Lights going out in the houses, streets reaching that moment when passers-by stopped being safety in a company and became lonely dangers walking through the night. Urban foxes poking their noses out, lured by darkness and the smell of wasting food, trotting down the pavement closer and closer to the wanderers every year, less fearful of humanity, stretching their thin bodies through the railings of public parks, the masters of daylight invisibility, and night-time rulers of the streets.
The driver of the bus, as his vehicle became emptier, began to drive like a proper night racer, the empty streets tempting his feet towards the accelerator and fingers over to the higher gears. We were at Raleigh Court quickly - too quickly for my taste, and the three of us got off, as unlikely a collection of mystic storm troopers as had ever assembled.
Anissina said, “Kemsley is bringing support.”
“Support and back-up - you do take your work seriously.”
“Yes,” she replied flatly. “I do.”
I looked at Oda, half-expecting her to want to charge straight in. She saw my look, and said simply, “It’s only in computer games that you get to reload after the zombie kills you. I can wait for support. I am good at waiting.”
“We’re not.”
“Deal with it.”
I waited.
Every second we spent standing by the bus stop, looking up at the square slab wings of Raleigh Court infuriated us, made our skin itch, hair stand on end. But I’d seen the films, and I knew - the guy who went in first was either the first one dead, or a tortured hero going solo because no one else could do it. I wasn’t prepared to be either. So I waited, fingers turning blue, hair slowly soaking through with drizzle, laced with a slight sting of acid.

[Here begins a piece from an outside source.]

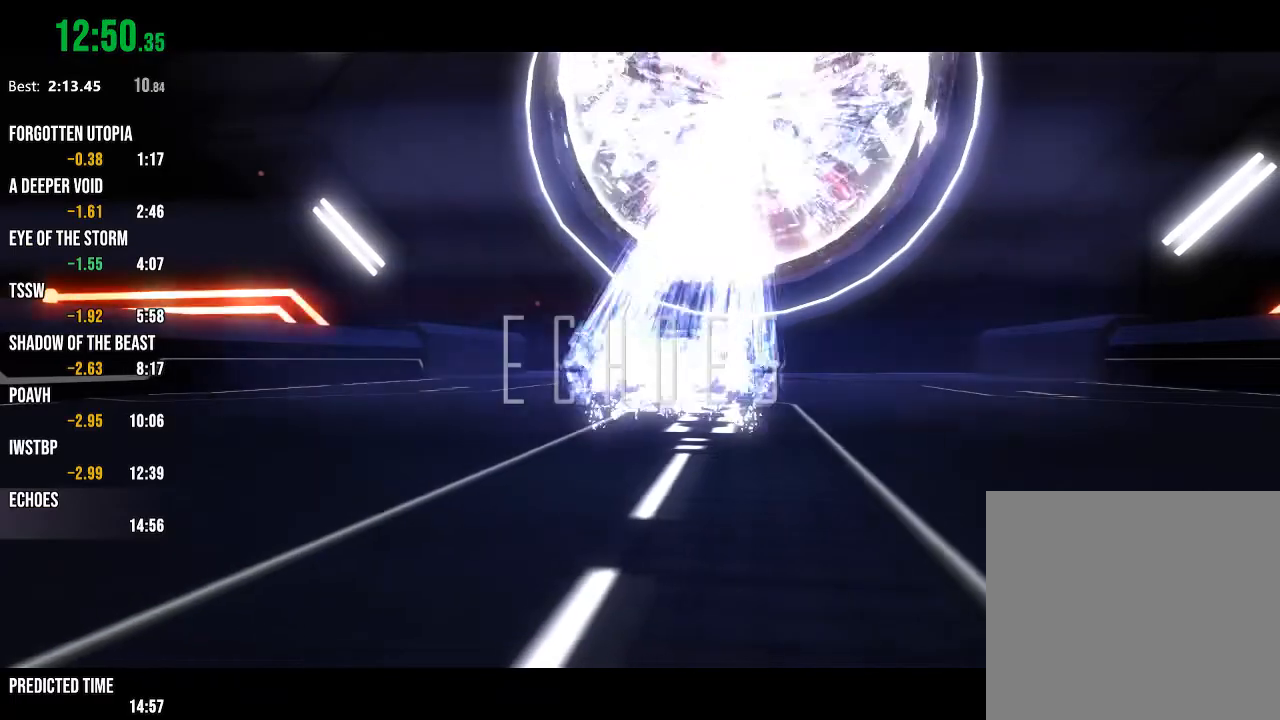
{"buttons": ["R2"], "left_stick": "center", "right_stick": "center", "events": []}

I knew it was Kemsley the second I saw the big blue truck turn round the corner at the end of the street; I just couldn’t bring myself to believe it. When it lumbered to a halt in front of us, the back doors opened and five men with body armour and rifles got out. I laughed. We couldn’t help ourself; I put my head back and laughed.

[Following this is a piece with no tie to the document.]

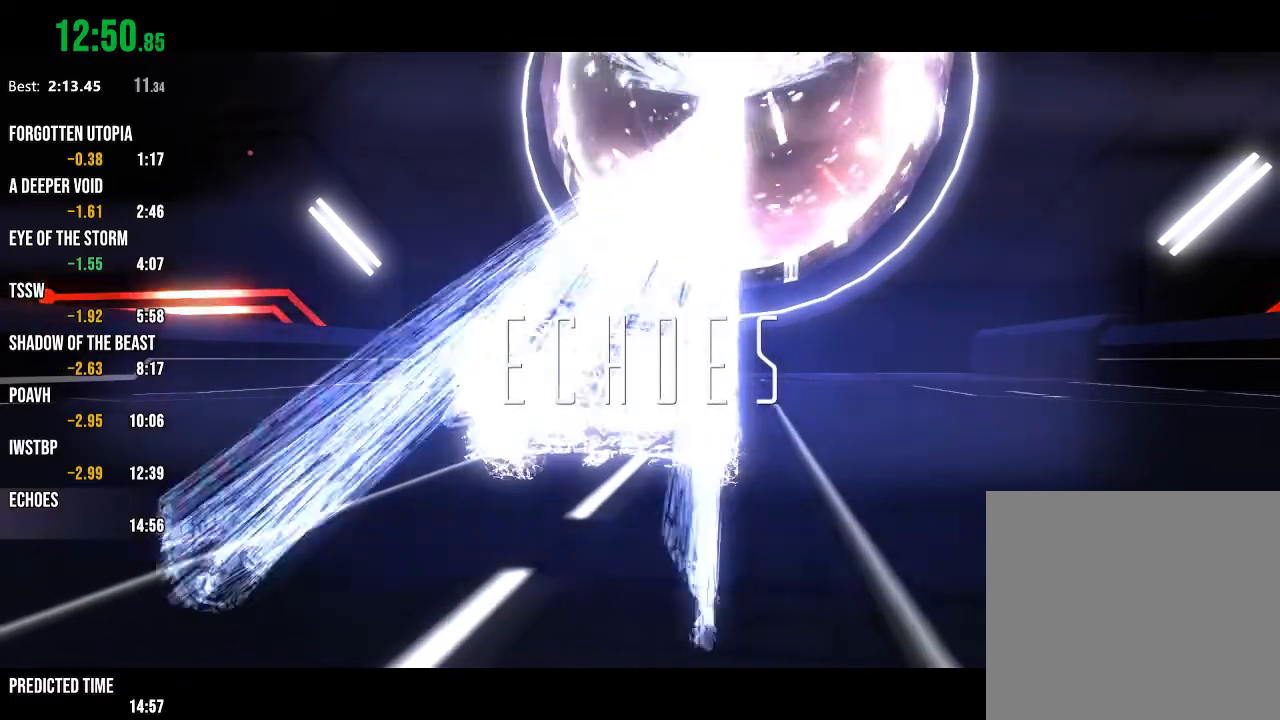
{"buttons": ["R2"], "left_stick": "center", "right_stick": "center", "events": []}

Kemsley climbed out of the front seat and glared at me. “Funnies?” he asked.
“Sorry. Serious face.”
“You wanted back-up?”
I jerked a thumb at Anissina. “She wanted back-up.”
“Any good reason why?”
“You don’t seem pleased to be here.”
“And you don’t seem to consider the cost to the local councils this little operation will incur,” he replied. “Overtime fees, vehicle rental, health and safety, logistic support, equipment and maintenance, property damage, personal and third-party insurance, property insurance. Management and finance aren’t your specialities, are they, sorcerer?”

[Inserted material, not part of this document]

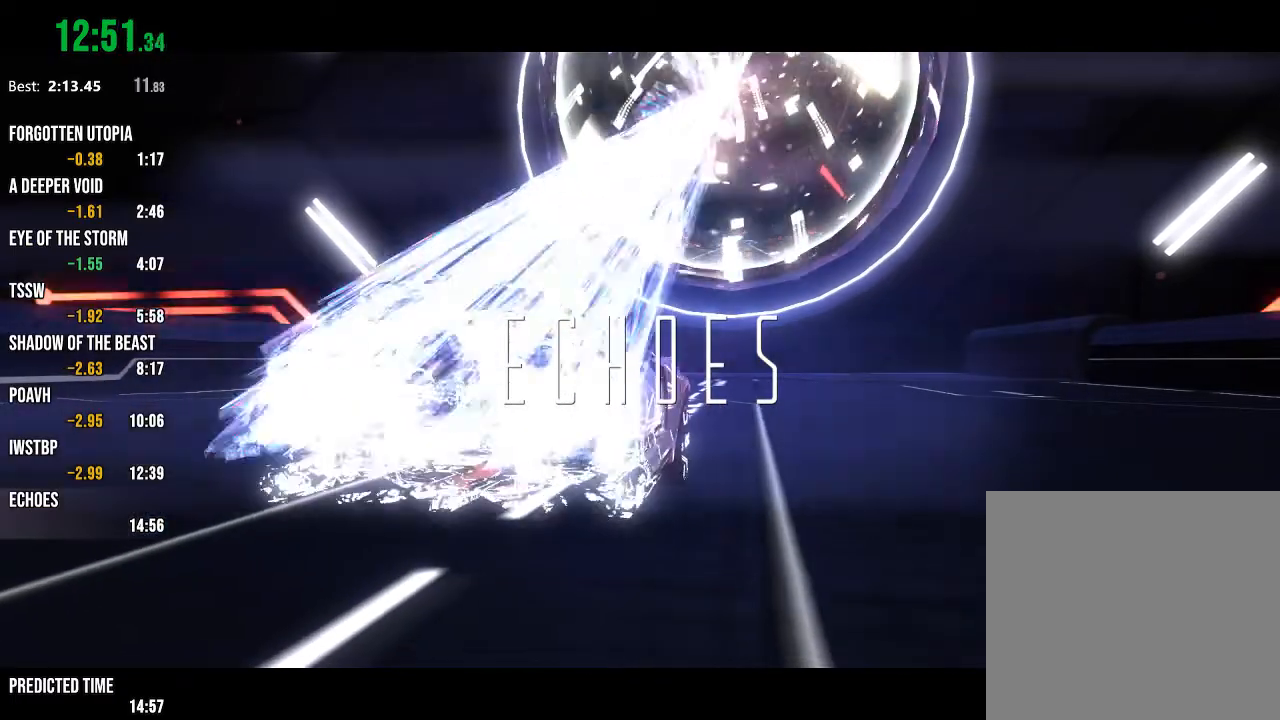
{"buttons": ["R2"], "left_stick": "center", "right_stick": "center", "events": []}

Our jaw tightened. “We’re looking for a . . . thing calling itself - himself - whichever - Mr Pinner. I imagine he’ll introduce himself something like this. ‘Hello. My name is Mr Pinner. I am the death of cities. Do you think bullets can really stop me?’ I mean, I’m just speculating, but that’s all I’ve got at the moment. Thanks for coming.”
“What do you mean ‘the death of cities’?”
“I don’t know. It’s a bit vague. I mean, on the one hand, it might be a pretentious title adopted by a man who spends too much time playing online fantasy games or an attempt to confuse and befuddle his opponents - in which case congratulations to him for a successful scheme! On the other hand, it might be exactly what it says on the cover. A walking talking thing in a pinstripe suit who is, quite literally, the death of cities. The embodiment of the end made flesh upon this earth, one of the riders of the urban apocalypse and so on and so forth. It’s just not clear yet.” We put our head on one side, stared straight into his eyes. “Are you going to stick around to help us find out?”
Now it was Kemsley’s turn to tense. “Tell us where and when, and we’ll handle the rest - if you’re not up to it.”
I pointed into Raleigh Court. “In there. Where Nair died. We’re looking for a safe house run by an individual called Boom Boom. The Executive Officer of a nightclub called Voltage who got a little bit scared of a guy in a pinstripe suit and agreed to help him kidnap a kid who liked to visit his club. That’s where the shoes went, by the way. They like clubbing. Pity the owner lacked moral fibre. And a heart. But anyway - somewhere in here, we hope, is the kid Mo. And that would all be fine and grand of itself, except, you may have noticed, this is where Nair got the skin peeled from his flesh. It’s number 53, top floor. Shall we meet you up there?”
“You know,” murmured Oda, “testosterone is one of the many ways in which God tests our natures - women, as well as men.”
“Sorcerer . . .” began Kemsley.
“I swear, I
swear
, the next person to call me ‘sorcerer’, as if I
didn’t
have a name and a small intestine, will get a sharpened pencil shoved firmly up their flared nostril.”
There was a slightly taken-aback silence. Then Kemsley said, “Mr Swift.”
“Yes?”
“Are you ready?”
“Sure.”
“Good. As Midnight Mayor . . .”
“You want me to go first?”
“No. I want you to stay as far back as you can.”
“With pleasure.”
 
They did the assault/SWAT thing. Rifles, corners, kneeling, standing, running, climbing, gestures - fist, two fingers, flap, twiddle - the whole lot.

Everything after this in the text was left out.